When the U.S. ground invasion of Iraq began twenty years ago, just 26 percent of Americans in a Pew poll opposed the war.  While 83 percent of Republicans supported the invasion, 52 percent of Democrats were in favor of war against Iraq.  

Two decades later, 58 percent of Republicans still insist the U.S. was right to invade.  Only 26 percent of Democrats still think it was a good idea.  Sixty-seven percent of Americans don’t believe the war in Iraq made the U.S. any safer, according to the Ipsos poll, which was conducted last week among 1,018 Americans over 18 years old.

A damning White House memo had revealed details of the so-called “deal in blood” forged by former British Prime Minister Tony Blair and US President George W. Bush over the Iraq war.  The document, titled “Secret... Memorandum for the President,” was sent by then-U.S. Secretary of State Colin Powell to President Bush on March 28, 2002, a week before Bush’s summit with Blair at his Crawford ranch in Texas.

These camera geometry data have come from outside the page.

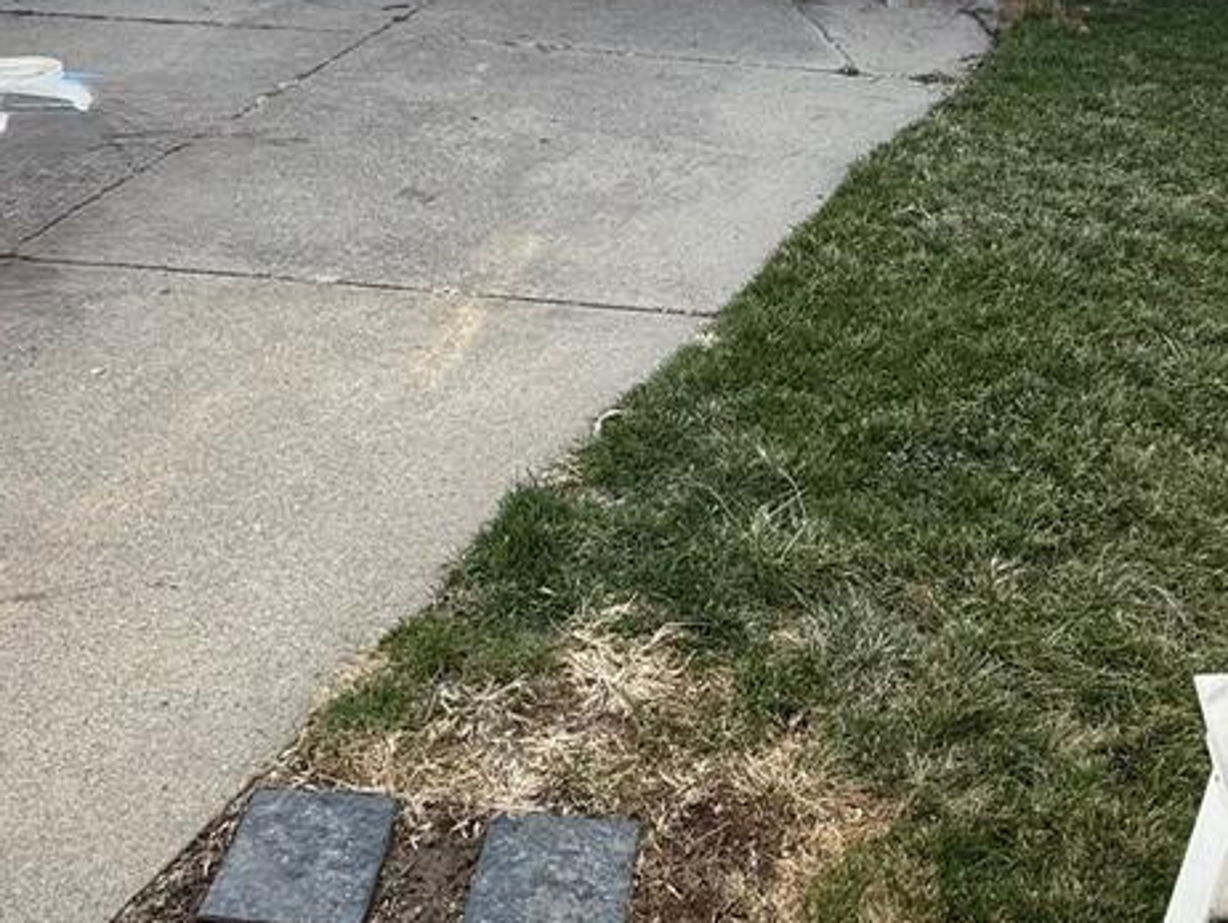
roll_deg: -3.8
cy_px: 221
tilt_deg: -26.8
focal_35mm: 31
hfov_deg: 58.3
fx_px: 1100
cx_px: 635
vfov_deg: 43.9
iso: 50
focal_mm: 2.22
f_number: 2.2
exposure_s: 1/224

The sensational memo revealed that Blair had agreed to support the war a year before the invasion even started, while publicly the British prime minister was working to find a diplomatic solution to the crisis.
The document also disclosed that Blair agreed to act as a spin doctor for Bush and convince a skeptical public that Iraqi dictator Saddam Hussein had Weapons of Mass Destruction, which actually did not exist.

In response, Bush would flatter Blair and give the impression that London was not Washington’s poodle but an equal partner in the “special relationship.”   Powell told Bush that Blair “will be with us” on the Iraq war, and assured the president that “the UK will follow our lead in the Middle East."